§ Exercise goal
Repeat the records below in their entirety, exactly.
Start of Supplied entries
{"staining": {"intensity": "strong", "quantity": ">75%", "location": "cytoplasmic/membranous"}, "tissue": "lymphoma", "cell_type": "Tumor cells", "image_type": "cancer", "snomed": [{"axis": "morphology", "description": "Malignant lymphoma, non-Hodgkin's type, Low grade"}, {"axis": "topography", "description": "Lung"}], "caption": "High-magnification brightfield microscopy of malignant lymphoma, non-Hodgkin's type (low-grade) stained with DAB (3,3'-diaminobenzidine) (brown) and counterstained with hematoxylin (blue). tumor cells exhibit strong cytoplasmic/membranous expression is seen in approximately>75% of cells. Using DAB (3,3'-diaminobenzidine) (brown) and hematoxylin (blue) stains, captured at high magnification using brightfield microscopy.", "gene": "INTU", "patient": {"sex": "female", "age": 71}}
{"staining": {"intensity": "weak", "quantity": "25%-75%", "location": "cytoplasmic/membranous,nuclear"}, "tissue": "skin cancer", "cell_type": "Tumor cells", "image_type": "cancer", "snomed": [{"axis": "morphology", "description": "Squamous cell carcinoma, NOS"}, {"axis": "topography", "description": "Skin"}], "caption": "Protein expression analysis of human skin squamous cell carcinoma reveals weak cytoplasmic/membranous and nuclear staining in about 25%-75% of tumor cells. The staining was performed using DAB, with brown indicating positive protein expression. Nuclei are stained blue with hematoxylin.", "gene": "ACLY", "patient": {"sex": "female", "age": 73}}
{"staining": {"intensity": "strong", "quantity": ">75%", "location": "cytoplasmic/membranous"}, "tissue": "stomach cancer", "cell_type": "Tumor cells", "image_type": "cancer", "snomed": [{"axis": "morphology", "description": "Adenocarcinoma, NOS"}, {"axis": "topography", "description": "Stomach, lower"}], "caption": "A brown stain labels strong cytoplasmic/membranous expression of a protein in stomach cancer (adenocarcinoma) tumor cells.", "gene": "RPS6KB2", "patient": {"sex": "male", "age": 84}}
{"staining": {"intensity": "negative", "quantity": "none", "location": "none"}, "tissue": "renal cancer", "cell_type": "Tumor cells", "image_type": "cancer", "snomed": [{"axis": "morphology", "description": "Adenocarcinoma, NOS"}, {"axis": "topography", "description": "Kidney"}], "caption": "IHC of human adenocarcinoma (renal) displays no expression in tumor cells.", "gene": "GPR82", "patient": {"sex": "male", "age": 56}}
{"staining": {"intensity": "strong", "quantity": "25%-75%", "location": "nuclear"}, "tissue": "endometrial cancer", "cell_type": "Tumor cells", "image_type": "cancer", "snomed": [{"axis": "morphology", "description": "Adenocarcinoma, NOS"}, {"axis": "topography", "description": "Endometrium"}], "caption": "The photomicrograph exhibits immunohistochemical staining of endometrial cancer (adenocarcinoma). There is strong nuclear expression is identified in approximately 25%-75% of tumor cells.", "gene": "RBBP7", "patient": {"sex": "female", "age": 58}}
End of Supplied entries
§ Response to the exercise
{"staining": {"intensity": "strong", "quantity": ">75%", "location": "cytoplasmic/membranous"}, "tissue": "lymphoma", "cell_type": "Tumor cells", "image_type": "cancer", "snomed": [{"axis": "morphology", "description": "Malignant lymphoma, non-Hodgkin's type, Low grade"}, {"axis": "topography", "description": "Lung"}], "caption": "High-magnification brightfield microscopy of malignant lymphoma, non-Hodgkin's type (low-grade) stained with DAB (3,3'-diaminobenzidine) (brown) and counterstained with hematoxylin (blue). tumor cells exhibit strong cytoplasmic/membranous expression is seen in approximately>75% of cells. Using DAB (3,3'-diaminobenzidine) (brown) and hematoxylin (blue) stains, captured at high magnification using brightfield microscopy.", "gene": "INTU", "patient": {"sex": "female", "age": 71}}
{"staining": {"intensity": "weak", "quantity": "25%-75%", "location": "cytoplasmic/membranous,nuclear"}, "tissue": "skin cancer", "cell_type": "Tumor cells", "image_type": "cancer", "snomed": [{"axis": "morphology", "description": "Squamous cell carcinoma, NOS"}, {"axis": "topography", "description": "Skin"}], "caption": "Protein expression analysis of human skin squamous cell carcinoma reveals weak cytoplasmic/membranous and nuclear staining in about 25%-75% of tumor cells. The staining was performed using DAB, with brown indicating positive protein expression. Nuclei are stained blue with hematoxylin.", "gene": "ACLY", "patient": {"sex": "female", "age": 73}}
{"staining": {"intensity": "strong", "quantity": ">75%", "location": "cytoplasmic/membranous"}, "tissue": "stomach cancer", "cell_type": "Tumor cells", "image_type": "cancer", "snomed": [{"axis": "morphology", "description": "Adenocarcinoma, NOS"}, {"axis": "topography", "description": "Stomach, lower"}], "caption": "A brown stain labels strong cytoplasmic/membranous expression of a protein in stomach cancer (adenocarcinoma) tumor cells.", "gene": "RPS6KB2", "patient": {"sex": "male", "age": 84}}
{"staining": {"intensity": "negative", "quantity": "none", "location": "none"}, "tissue": "renal cancer", "cell_type": "Tumor cells", "image_type": "cancer", "snomed": [{"axis": "morphology", "description": "Adenocarcinoma, NOS"}, {"axis": "topography", "description": "Kidney"}], "caption": "IHC of human adenocarcinoma (renal) displays no expression in tumor cells.", "gene": "GPR82", "patient": {"sex": "male", "age": 56}}
{"staining": {"intensity": "strong", "quantity": "25%-75%", "location": "nuclear"}, "tissue": "endometrial cancer", "cell_type": "Tumor cells", "image_type": "cancer", "snomed": [{"axis": "morphology", "description": "Adenocarcinoma, NOS"}, {"axis": "topography", "description": "Endometrium"}], "caption": "The photomicrograph exhibits immunohistochemical staining of endometrial cancer (adenocarcinoma). There is strong nuclear expression is identified in approximately 25%-75% of tumor cells.", "gene": "RBBP7", "patient": {"sex": "female", "age": 58}}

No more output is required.